Text →
--

For the Defense: Quantum of Solace

The wonderful Spectre announcement poster. Excellent use of the old Spectre logo.

This Thursday last gave us the welcome announcement of the title and cast for the 24th James Bond film, Spectre.  Personally, I was delighted.  The cast is pretty impressive, Daniel Craig is back as Bond, as are Ralph Fiennes as M, Naomie Harris as Moneypenny, Ben Whishaw as Q, Andrew Scott (much to the delight of my friend Julia) joins as new MI6 chap Denbigh.  The new additions are probably even more so, ok we'll leave Dave Batista to one side and get into the proper actors, Christoph Waltz as main baddie Oberhauser (possibly Blofeld, we'll wait and see), the lovely Lea Seydoux, niece of Jodorowsky's producer Michel and star of Blue is the Warmest Colour, as Madeleine Swann and, by far the biggest and best part of the announcement, Monica Bellucci as Lucia Sciarra.  Frankly, if Monica kills Bond at the end I'd be happy, Ms Bellucci can do no wrong in my eyes.

--

Records shown →
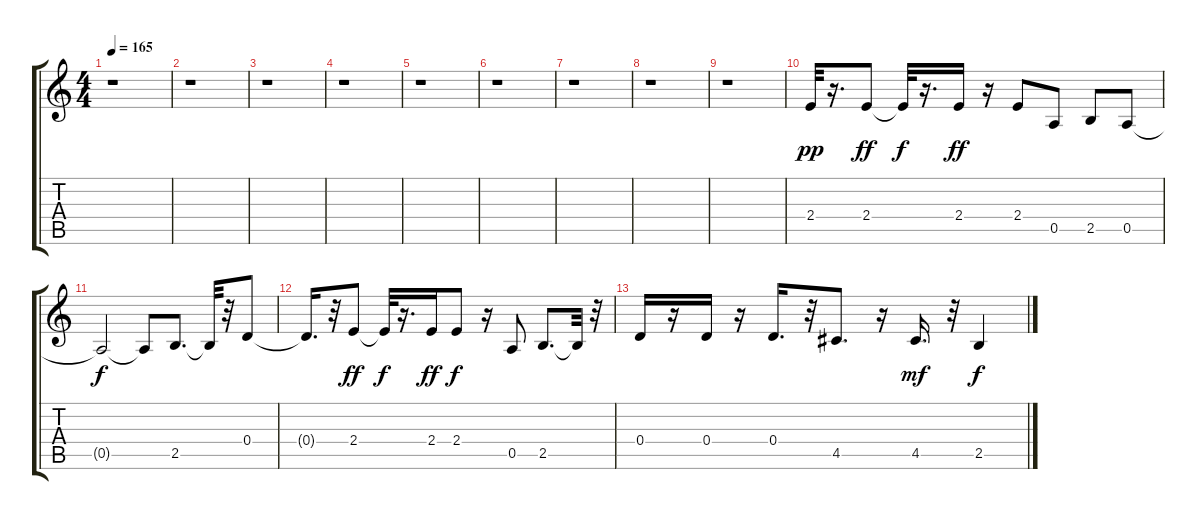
\track "" {solo instrument overdrivenguitar}
\staff {score tabs}
\tuning (E4 B3 G3 D3 A2 E2) {hide}
\ts (4 4)
\tempo 165
\clef g2
\ks c
r.1{dy f} |
r.1 |
r.1 |
r.1 |
r.1 |
r.1 |
r.1 |
r.1 |
r.1 |
2.4.32{dy pp} r.16{d} 2.4.8{dy ff} 2.4{t}.32{dy f} r.16{d} 2.4.16{dy ff} r.16 2.4.8 0.5.8 2.5.8 0.5.8 |
0.5{t}.2{dy f} 0.5{t}.8 2.5.8{d} 2.5{t}.32 r.32 0.4.8 |
0.4{t}.16{d} r.32 2.4.8{dy ff} 2.4{t}.32{dy f} r.16{d} 2.4.16{dy ff} 2.4.8{dy f} r.16 0.5.8 2.5.8{d} 2.5{t}.32 r.32 |
0.4.16 r.16 0.4.16 r.16 0.4.16{d} r.32 4.5.8{d} r.16 4.5.16{d dy mf} r.32 2.5.4{dy f}
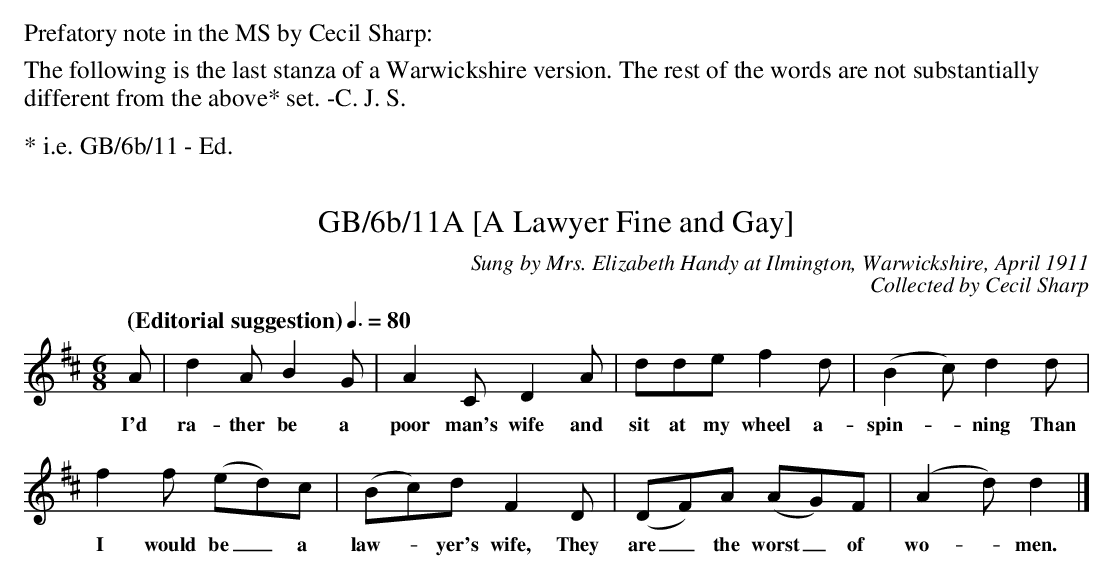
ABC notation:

X:1
%%text Prefatory note in the MS by Cecil Sharp:
%%text The following is the last stanza of a Warwickshire version. The rest of the words are not substantially
%%vskip -6
%%text different from the above* set. -C. J. S.
%%text
%%text * i.e. GB/6b/11 - Ed.
T:GB/6b/11A [A Lawyer Fine and Gay]
C:Sung by Mrs. Elizabeth Handy at Ilmington, Warwickshire, April 1911
C:Collected by Cecil Sharp
L:1/8
M:6/8
Q:"(Editorial suggestion)" 3/8=80
K:D
A | d2 A B2 G | A2 C D2 A | dde f2 d | (B2 c) d2 d |
w:I'd ra-ther be a poor man's wife and sit at my wheel a-spin-_ning Than
f2 f (ed)c | (Bc)d F2 D | (DF)A (AG)F | (A2 d) d2 |]
w:I would be_ a law-_yer's wife, They are_ the worst_ of|wo-_men.
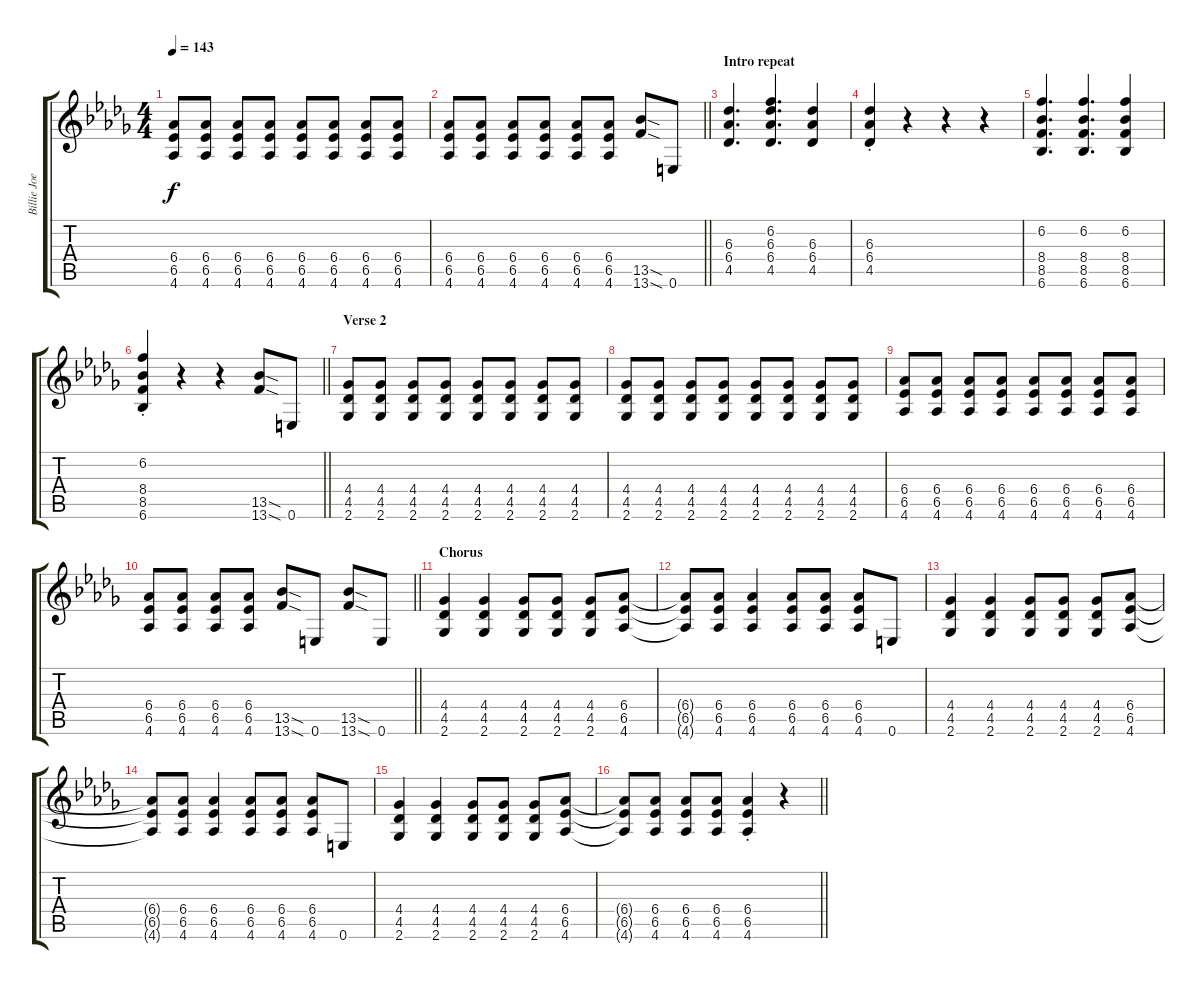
\track ("Billie Joe Rhythm" "Billie Joe") {instrument overdrivenguitar}
\staff {score tabs}
\tuning (E4 B3 G3 D3 A2 E2) {hide}
\ts (4 4)
\tempo 143
\clef g2
\ks db
(6.4 6.5 4.6).8{dy f} (6.4 6.5 4.6).8 (6.4 6.5 4.6).8 (6.4 6.5 4.6).8 (6.4 6.5 4.6).8 (6.4 6.5 4.6).8 (6.4 6.5 4.6).8 (6.4 6.5 4.6).8 |
\barLineRight lightlight
(6.4 6.5 4.6).8 (6.4 6.5 4.6).8 (6.4 6.5 4.6).8 (6.4 6.5 4.6).8 (6.4 6.5 4.6).8 (6.4 6.5 4.6).8 (13.5{sod} 13.6{sod}).8 0.6.8 |
\section ("" "Intro repeat")
(6.3 6.4 4.5).4{d} (6.2 6.3 6.4 4.5).4{d} (6.3 6.4 4.5).4 |
(6.3{st} 6.4{st} 4.5{st}).4 r.4 r.4 r.4 |
(6.2 8.4 8.5 6.6).4{d} (6.2 8.4 8.5 6.6).4{d} (6.2 8.4 8.5 6.6).4 |
\barLineRight lightlight
(6.2{st} 8.4{st} 8.5{st} 6.6{st}).4 r.4 r.4 (13.5{sod} 13.6{sod}).8 0.6.8 |
\section ("" "Verse 2")
(4.4 4.5 2.6).8 (4.4 4.5 2.6).8 (4.4 4.5 2.6).8 (4.4 4.5 2.6).8 (4.4 4.5 2.6).8 (4.4 4.5 2.6).8 (4.4 4.5 2.6).8 (4.4 4.5 2.6).8 |
(4.4 4.5 2.6).8 (4.4 4.5 2.6).8 (4.4 4.5 2.6).8 (4.4 4.5 2.6).8 (4.4 4.5 2.6).8 (4.4 4.5 2.6).8 (4.4 4.5 2.6).8 (4.4 4.5 2.6).8 |
(6.4 6.5 4.6).8 (6.4 6.5 4.6).8 (6.4 6.5 4.6).8 (6.4 6.5 4.6).8 (6.4 6.5 4.6).8 (6.4 6.5 4.6).8 (6.4 6.5 4.6).8 (6.4 6.5 4.6).8 |
\barLineRight lightlight
(6.4 6.5 4.6).8 (6.4 6.5 4.6).8 (6.4 6.5 4.6).8 (6.4 6.5 4.6).8 (13.5{sod} 13.6{sod}).8 0.6.8 (13.5{sod} 13.6{sod}).8 0.6.8 |
\section ("" "Chorus")
(4.4 4.5 2.6).4 (4.4 4.5 2.6).4 (4.4 4.5 2.6).8 (4.4 4.5 2.6).8 (4.4 4.5 2.6).8 (6.4 6.5 4.6).8 |
(6.4{t} 6.5{t} 4.6{t}).8 (6.4 6.5 4.6).8 (6.4 6.5 4.6).4 (6.4 6.5 4.6).8 (6.4 6.5 4.6).8 (6.4 6.5 4.6).8 0.6.8 |
(4.4 4.5 2.6).4 (4.4 4.5 2.6).4 (4.4 4.5 2.6).8 (4.4 4.5 2.6).8 (4.4 4.5 2.6).8 (6.4 6.5 4.6).8 |
(6.4{t} 6.5{t} 4.6{t}).8 (6.4 6.5 4.6).8 (6.4 6.5 4.6).4 (6.4 6.5 4.6).8 (6.4 6.5 4.6).8 (6.4 6.5 4.6).8 0.6.8 |
(4.4 4.5 2.6).4 (4.4 4.5 2.6).4 (4.4 4.5 2.6).8 (4.4 4.5 2.6).8 (4.4 4.5 2.6).8 (6.4 6.5 4.6).8 |
\barLineRight lightlight
(6.4{t} 6.5{t} 4.6{t}).8 (6.4 6.5 4.6).8 (6.4 6.5 4.6).8 (6.4 6.5 4.6).8 (6.4{st} 6.5{st} 4.6{st}).4 r.4
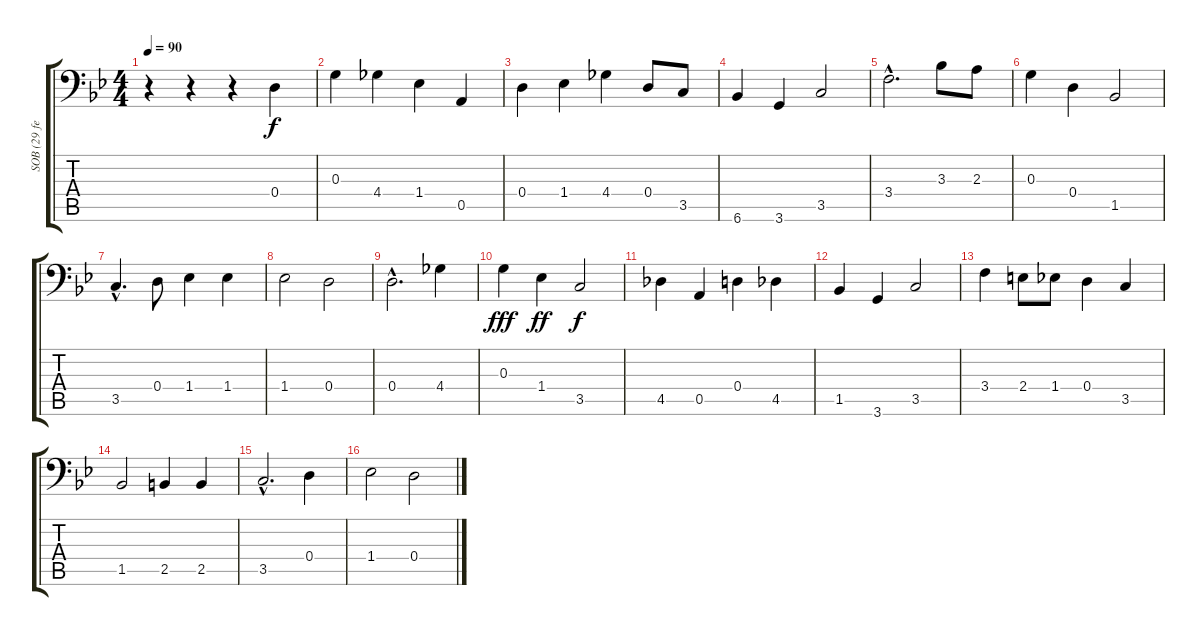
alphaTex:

\track ("SOB (29 feb 2004, 00:28)" "SOB (29 fe") {instrument synthbass2}
\staff {score tabs}
\tuning (E2 B2 G2 D2 A1 E1) {hide}
\ts (4 4)
\tempo 90
\clef f4
\ks bb
r.4{dy f instrument synthbass2} r.4 r.4 0.4.4 |
0.3.4 4.4.4 1.4.4 0.5.4 |
0.4.4 1.4.4 4.4.4 0.4.8 3.5.8 |
6.6.4 3.6.4 3.5.2 |
3.4{hac}.2{d} 3.3.8 2.3.8 |
0.3.4 0.4.4 1.5.2 |
3.5{hac}.4{d} 0.4.8 1.4.4 1.4.4 |
1.4.2 0.4.2 |
0.4{hac}.2{d} 4.4.4 |
0.3.4{dy fff} 1.4.4{dy ff} 3.5.2{dy f} |
4.5.4 0.5.4 0.4.4 4.5.4 |
1.5.4 3.6.4 3.5.2 |
3.4.4 2.4.8 1.4.8 0.4.4 3.5.4 |
1.5.2 2.5.4 2.5.4 |
3.5{hac}.2{d} 0.4.4 |
1.4.2 0.4.2
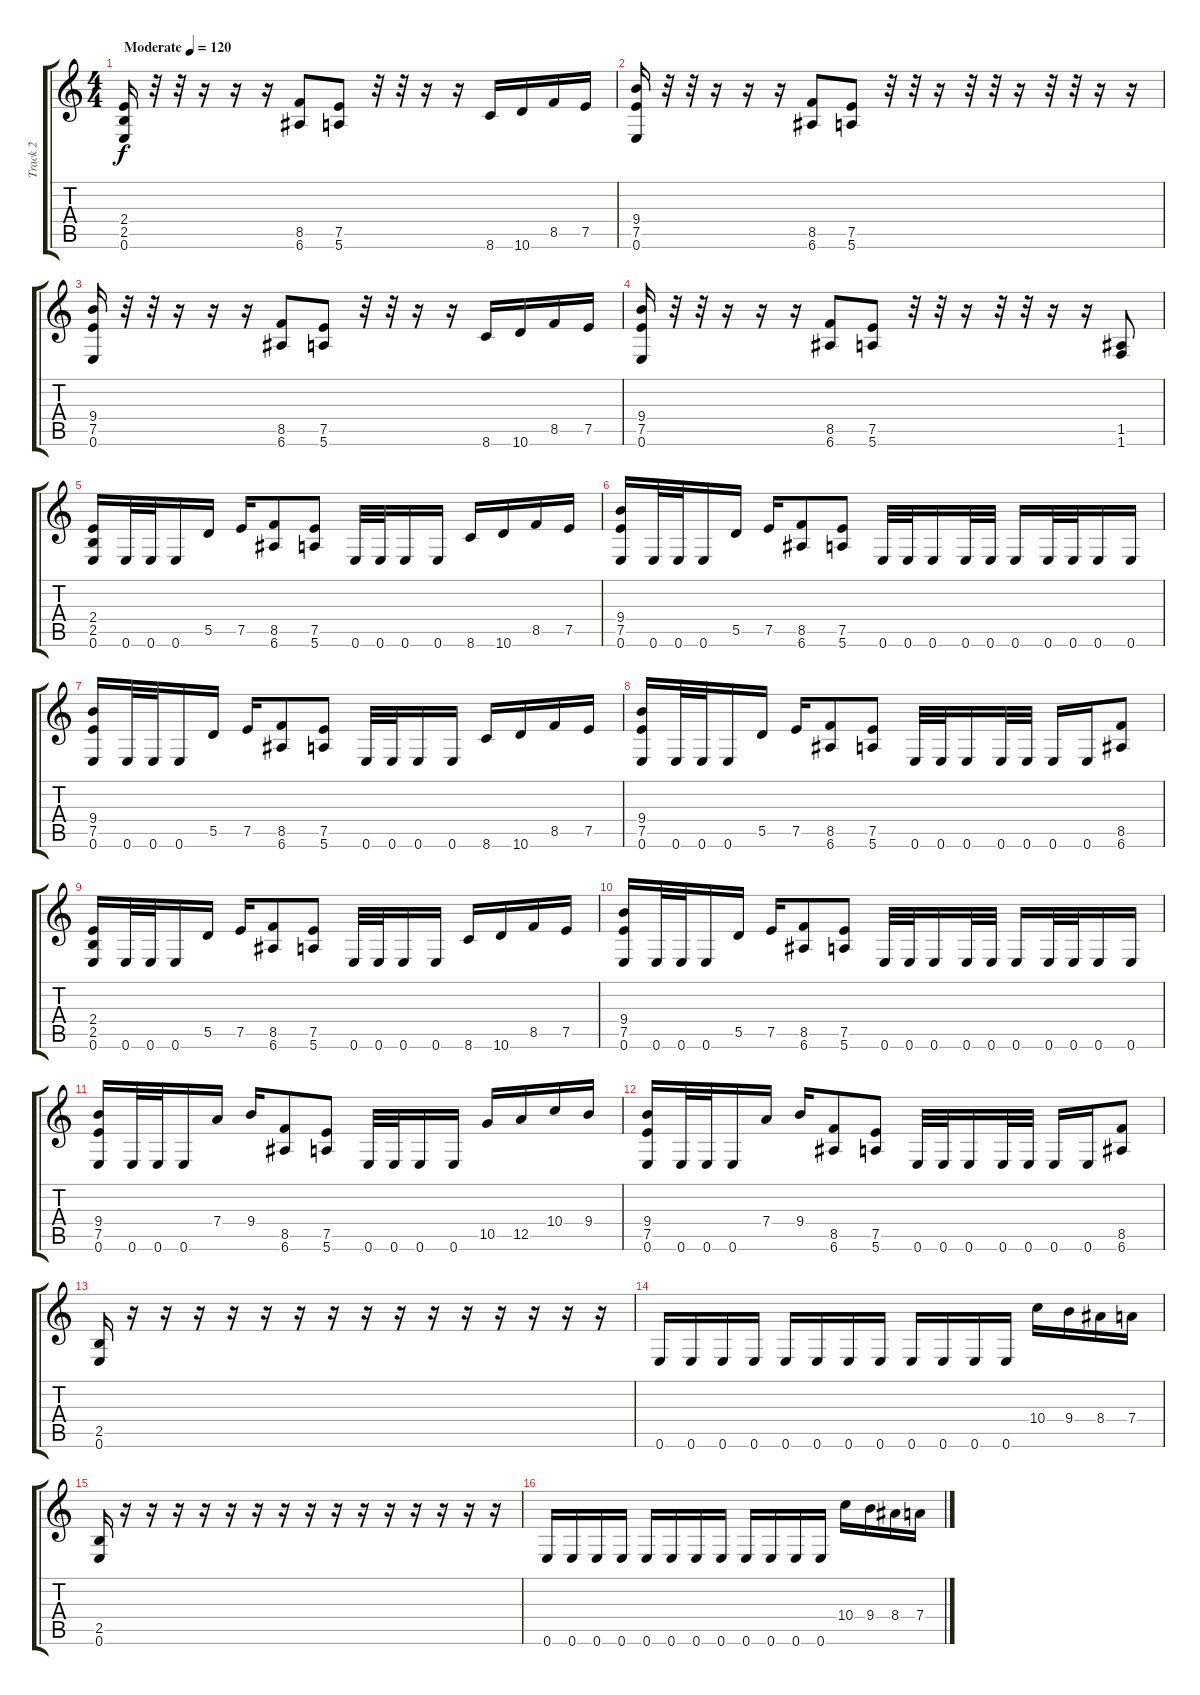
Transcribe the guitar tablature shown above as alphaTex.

\track ("Track 2" "Track 2") {instrument overdrivenguitar}
\staff {score tabs}
\tuning (E4 B3 G3 D3 A2 E2) {hide}
\ts (4 4)
\tempo (120 "Moderate")
\clef g2
\ks c
(2.4 2.5 0.6).16{dy f instrument overdrivenguitar} r.32 r.32 r.16 r.16 r.16 (8.5 6.6).8 (7.5 5.6).8 r.32 r.32 r.16 r.16 8.6.16 10.6.16 8.5.16 7.5.16 |
(9.4 7.5 0.6).16 r.32 r.32 r.16 r.16 r.16 (8.5 6.6).8 (7.5 5.6).8 r.32 r.32 r.16 r.32 r.32 r.16 r.32 r.32 r.16 r.16 |
(9.4 7.5 0.6).16 r.32 r.32 r.16 r.16 r.16 (8.5 6.6).8 (7.5 5.6).8 r.32 r.32 r.16 r.16 8.6.16 10.6.16 8.5.16 7.5.16 |
(9.4 7.5 0.6).16 r.32 r.32 r.16 r.16 r.16 (8.5 6.6).8 (7.5 5.6).8 r.32 r.32 r.16 r.32 r.32 r.16 r.16 (1.5 1.6).8 |
(2.4 2.5 0.6).16 0.6.32 0.6.32 0.6.16 5.5.16 7.5.16 (8.5 6.6).8 (7.5 5.6).8 0.6.32 0.6.32 0.6.16 0.6.16 8.6.16 10.6.16 8.5.16 7.5.16 |
(9.4 7.5 0.6).16 0.6.32 0.6.32 0.6.16 5.5.16 7.5.16 (8.5 6.6).8 (7.5 5.6).8 0.6.32 0.6.32 0.6.16 0.6.32 0.6.32 0.6.16 0.6.32 0.6.32 0.6.16 0.6.16 |
(9.4 7.5 0.6).16 0.6.32 0.6.32 0.6.16 5.5.16 7.5.16 (8.5 6.6).8 (7.5 5.6).8 0.6.32 0.6.32 0.6.16 0.6.16 8.6.16 10.6.16 8.5.16 7.5.16 |
(9.4 7.5 0.6).16 0.6.32 0.6.32 0.6.16 5.5.16 7.5.16 (8.5 6.6).8 (7.5 5.6).8 0.6.32 0.6.32 0.6.16 0.6.32 0.6.32 0.6.16 0.6.16 (8.5 6.6).8 |
(2.4 2.5 0.6).16 0.6.32 0.6.32 0.6.16 5.5.16 7.5.16 (8.5 6.6).8 (7.5 5.6).8 0.6.32 0.6.32 0.6.16 0.6.16 8.6.16 10.6.16 8.5.16 7.5.16 |
(9.4 7.5 0.6).16 0.6.32 0.6.32 0.6.16 5.5.16 7.5.16 (8.5 6.6).8 (7.5 5.6).8 0.6.32 0.6.32 0.6.16 0.6.32 0.6.32 0.6.16 0.6.32 0.6.32 0.6.16 0.6.16 |
(9.4 7.5 0.6).16 0.6.32 0.6.32 0.6.16 7.4.16 9.4.16 (8.5 6.6).8 (7.5 5.6).8 0.6.32 0.6.32 0.6.16 0.6.16 10.5.16 12.5.16 10.4.16 9.4.16 |
(9.4 7.5 0.6).16 0.6.32 0.6.32 0.6.16 7.4.16 9.4.16 (8.5 6.6).8 (7.5 5.6).8 0.6.32 0.6.32 0.6.16 0.6.32 0.6.32 0.6.16 0.6.16 (8.5 6.6).8 |
(2.5 0.6).16 r.16 r.16 r.16 r.16 r.16 r.16 r.16 r.16 r.16 r.16 r.16 r.16 r.16 r.16 r.16 |
0.6.16 0.6.16 0.6.16 0.6.16 0.6.16 0.6.16 0.6.16 0.6.16 0.6.16 0.6.16 0.6.16 0.6.16 10.4.16 9.4.16 8.4.16 7.4.16 |
(2.5 0.6).16 r.16 r.16 r.16 r.16 r.16 r.16 r.16 r.16 r.16 r.16 r.16 r.16 r.16 r.16 r.16 |
0.6.16 0.6.16 0.6.16 0.6.16 0.6.16 0.6.16 0.6.16 0.6.16 0.6.16 0.6.16 0.6.16 0.6.16 10.4.16 9.4.16 8.4.16 7.4.16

--

Set task → Retype everything in the Spectre announcement post from "This Thursday last" down to "in my eyes.".

Answer →
This Thursday last gave us the welcome announcement of the title and cast for the 24th James Bond film, Spectre.  Personally, I was delighted.  The cast is pretty impressive, Daniel Craig is back as Bond, as are Ralph Fiennes as M, Naomie Harris as Moneypenny, Ben Whishaw as Q, Andrew Scott (much to the delight of my friend Julia) joins as new MI6 chap Denbigh.  The new additions are probably even more so, ok we'll leave Dave Batista to one side and get into the proper actors, Christoph Waltz as main baddie Oberhauser (possibly Blofeld, we'll wait and see), the lovely Lea Seydoux, niece of Jodorowsky's producer Michel and star of Blue is the Warmest Colour, as Madeleine Swann and, by far the biggest and best part of the announcement, Monica Bellucci as Lucia Sciarra.  Frankly, if Monica kills Bond at the end I'd be happy, Ms Bellucci can do no wrong in my eyes.